I’ve enjoyed my time tramping through the woods avoiding poison ivy, canoeing, generally doing lots of outdoor crafts and, of course, eating and cooking food, but if I wasn’t with the Girl Scouts I wouldn’t be there at all. With such an ambivalent attitude to camping you’d think I would be the one jumping on the gourmet camping bandwagon; making food less outdoorsy, more homelike. Not so. I actually have a more backpacking mentality when it comes to group food; less is better. Unfortunately, most other leaders have a different concept of food in the woods.

My life with Girl Scouts began about the time elaborate wooden camp boxes were on the way out. I saw a few with neatly labeled shelves for the supplies. Sure, the boxes were organized but they were heavy. Through the years, most leaders have turned to plastic totes for carrying the supplies into camp. As a “less is more” fan, this works for me.

Granted, I can understand the pride a Brownie has cooking her own breakfast on the top of a #10 can. As the adult who rounded up the cans, punched the holes for ventilation and made sure there were enough tuna or cat food cans to put the fuel in, I can honestly say “once was enough.”

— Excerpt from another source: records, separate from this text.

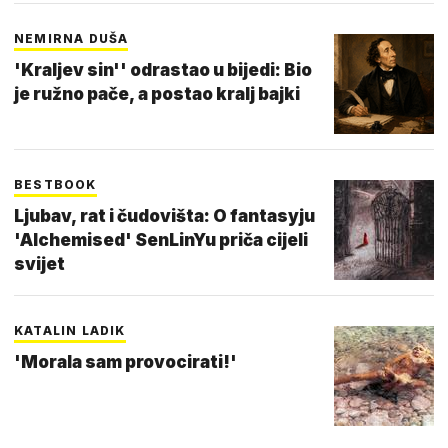
NEMIRNA DUŠA
'Kraljev sin'' odrastao u bijedi: Bio
je ružno pače, a postao kralj bajki
BESTBOOK
Ljubav, rat i čudovišta: O fantasyju
'Alchemised' SenLinYu priča cijeli
svijet
KATALIN LADIK
'Morala sam provocirati!'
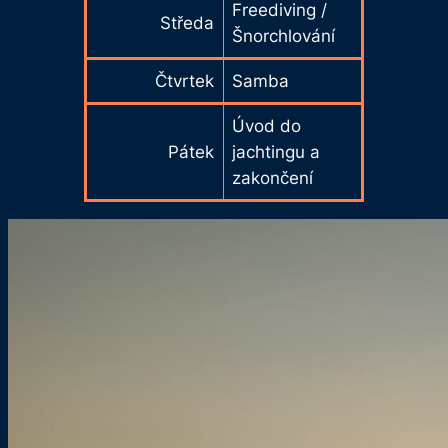
Freediving /
Středa
Šnorchlování
Čtvrtek
Samba
Úvod do
Pátek
jachtingu a
zakončení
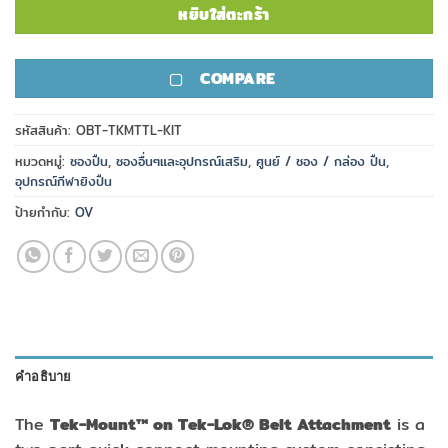
หยิบใส่ตะกร้า
COMPARE
รหัสสินค้า:
OBT-TKMTTL-KIT
หมวดหมู่:
ซองปืน
,
ซองอื่นๆและอุปกรณ์เสริม
,
ศูนย์ / ซอง / กล่อง ปืน
,
อุปกรณ์กีฬายิงปืน
ป้ายกำกับ:
OV
คำอธิบาย
The
Tek-Mount™ on Tek-Lok® Belt Attachment
is a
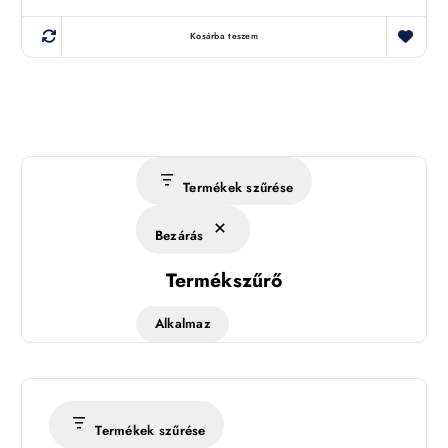
Kosárba teszem
Termékek szűrése
Bezárás
Termékszűrő
Alkalmaz
Termékek szűrése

Food, like most activities in Girl Scouts, is about progression. Take Silver Turtles, a campfire staple. As a leader, what I remember is that if the leaders had already sliced up the potatoes and gotten the meat into a reasonable portion size, a Brownie could quickly pile on the chosen ingredients before an adult made sure the sides were folded tight. Then another adult placed the aluminum packet on the coals and removed it when done. In their minds, the girls had cooked the entire meal. They were happy and proud campfire cooks. It got easier as the girls got older and could do their own peeling, slicing and cutting. They also got more creative with their foil wrapping. Swans would paddle onto the fire. Fish shapes swam into the heat. Perhaps a triangle or trapezoid would identify whose food it was.

If it was left up to me, we would have arrived with a large cast iron skillet, and every meal would have been cooked in that one pan – with the exception of dessert, which would be a 3-ingredient cobbler in a cast iron Dutch oven. Yes, there would be s’mores, but technically s’mores aren’t dessert. S’mores are a neccesity, every night.

One trip, a particularly creative leader came prepared with oranges for everyone. The tops had to be sliced off, the middle scooped out and added to a dry muffin mix. Everything was then spooned back into the orange, wrapped in foil and placed on the glowing embers. A lot of work, especially considering only one person actually ate the resulting breakfast (it wasn’t me).

Girl Scouts have been proud campers since 1912. I’m glad I got a chance to be part of the movement, and I hope they continue cooking for another 100 years.